Команда развивает внутренние инструменты безопасности для разработки, внедряет проверки на разных этапах жизненного цикла: исходный код, зависимости, интерфейсы, мобильные приложения и процессы поставки.

• Развивать инструменты проверки безопасности приложений, встроенные в процесс разработки;
• Разрабатывать, поддерживать и улучшать автоматизированные проверки безопасности для анализа исходного кода, зависимостей, секретов, API и других артефактов;
• Проектировать и внедрять интеграции инструментов безопасности в CI/CD и процессы разработки;
• Разрабатывать и поддерживать правила и автоматизацию для SAST, SCA, DAST, MAST и смежных направлений;
• Интегрировать инструменты безопасности в secure SDLC и CI/CD так, чтобы они были полезны разработчикам;
• Проводить моделирование угроз и проверку безопасности новых функций, сервисов и архитектурных решений;
• Валидировать результаты сканирования, фильтровать ложные срабатывания и приоритизировать уязвимости;
• Помогать командам разработки устранять уязвимости, объяснять причины, риски и варианты исправления;
• Искать точки, где ручную экспертизу можно превратить в автоматизированную проверку;
• Участвовать в исследовании и развитии новых подходов и инструментов безопасности приложений.

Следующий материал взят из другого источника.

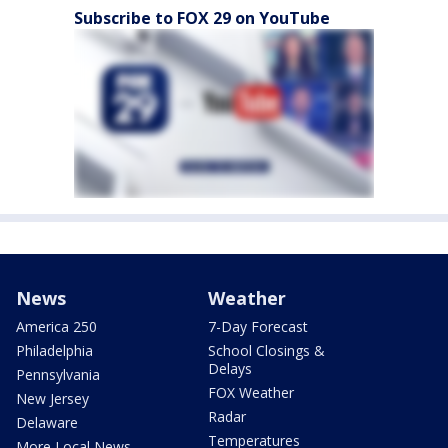
Subscribe to FOX 29 on YouTube
News
Weather
America 250
7-Day Forecast
Philadelphia
School Closings &
Delays
Pennsylvania
FOX Weather
New Jersey
Radar
Delaware
Temperatures
More Local News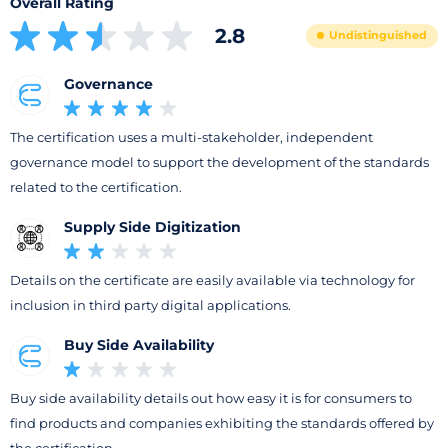
Overall Rating
2.8
Undistinguished
Governance
The certification uses a multi-stakeholder, independent
governance model to support the development of the standards
related to the certification.
Supply Side Digitization
Details on the certificate are easily available via technology for
inclusion in third party digital applications.
Buy Side Availability
Buy side availability details out how easy it is for consumers to
find products and companies exhibiting the standards offered by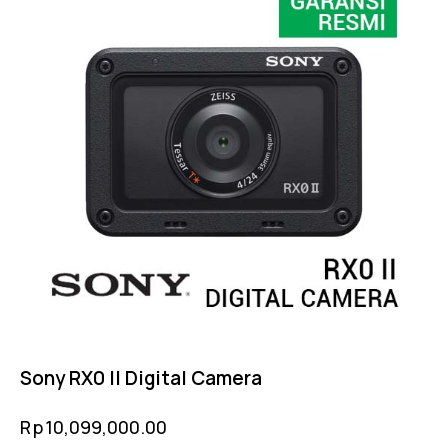
Sony RX0 II Digital Camera
Rp
10,099,000.00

• Практический опыт в безопасности приложений, безопасности продукта или DevSecOps от 2 лет или опыт разработки с переходом в безопасность;
• Уверенное владение хотя бы одним языком программирования для разработки и автоматизации;
• Понимание secure SDLC и практик раннего встраивания безопасности в процесс разработки;
• Опыт работы с инструментами SAST, SCA, secret scanning, API;
• Опыт интеграции проверок безопасности в CI/CD;
• Практический опыт проверки безопасности исходного кода и понимание типовых уязвимостей для Java, Go, Python, JavaScript/TypeScript, PHP, C/C++;
• Хорошее понимание OWASP Top 10, OWASP ASVS, принципов безопасной разработки API;
• Понимание микросервисов, REST/gRPC, Kubernetes, контейнеризации;
• Умение самостоятельно исследовать проблему, предлагать инженерное решение и доводить до результата;
• Будет плюсом опыт разработки плагинов для IDE и линтеров, безопасности API, построения корпоративных решений безопасности, проверки контрактов API, моделирования угроз, безопасности мобильных приложений с jadx и MobSF, участие в bug bounty, CTF или open-source, снижение ложных срабатываний.

• Ежегодный пересмотр зарплаты, годовая премия;
• Корпоративный спортзал и зоны отдыха;
• Более 400 образовательных программ СберУниверситета;
• Программа адаптации и помощь руководителя;
• Расширенный ДМС, льготное страхование для семьи, корпоративная пенсионная программа;
• Гибкий дисконт по ипотечному кредиту;
• Бесплатная подписка СберПрайм+, скидки у партнеров;
• Вознаграждение за рекомендацию друзей.